One of the statistic that management wants to know is when commit was actually pushed to the repository. They don't really care about author date or committer date because what is matter is when the commit was pushed and therefore picked up by CI server. So I had to implement a thing like push date. Just for completeness (not to advertise myself :)) here is my blogpost describing the details.
Basically I use custom git notes to store details when the commit was actually pushed to the remote repository.
Let's consider a simple task: provide list of all commits between A (exclusively) and B (inclusively) and output commit hash, commit message and a push date
I can do something like:
git log A..B --notes=push-date --format=<begin>%H<separator>%s<separator>%N<end>
And then parse things accordingly. Well this is significantly slow anyway. And also I don't like do a string parsing and I prefer strongly typed approach.
So to solve performance issues and get rid of parsing I decided to use LibGit2Sharp library.
Well, if we don't touch notes it works pretty fast but as soon as I try to retrieve notes it becomes very, very slow:
# PowerShell script
$pushDateNote = $commit.Notes | Where-Object -FilterScript { $_.Namespace -eq "push-date" }
$pushDate = [DateTime]::Parse($pushDateNote.Message)

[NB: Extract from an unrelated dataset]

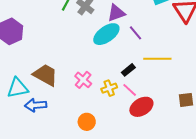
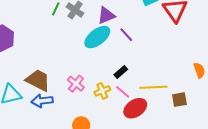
yellow line: (157, 59) -> (153, 87), moved
blue arrow: (36, 105) -> (42, 101), moved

For comparison if I don't include notes—results for 200 commits returned in about 2 seconds. If I include notes—time goes up to 2 minutes.
And I've checked that bottleneck here is a search note by a commit. It seems that git itself doesn't have a map between commit and note so it needs to lookup through all the notes all the time. I've just checked we have 188921 commits in the repository, so the most likely situation will go even worse. So my solution is not scalable at all.
So my question: am I doing it wrong? Maybe git is not right tool to store its own metadata efficiently? I am thinking now to move all the metadata into an external database such as MSSQL. But I'd rather keep everything in one place. Alternatively I was thinking to keep whole map between commit and its push date serialized as a note in one commit
For example to use magic hash 4b825dc642cb6eb9a060e54bf8d69288fbee4904 (Is git's semi-secret empty tree object reliable, and why is there not a symbolic name for it?)
git notes add 4b825dc642cb6eb9a060e54bf8d69288fbee4904 -m serialized-data
$serializedData = git notes show 4b825dc642cb6eb9a060e54bf8d69288fbee4904
This will help to retrieve data only once and therefore no lookup issues. But it will add additional overhead to serialize-deserialize data and this just doesn't look right to me.
Please share your thoughts.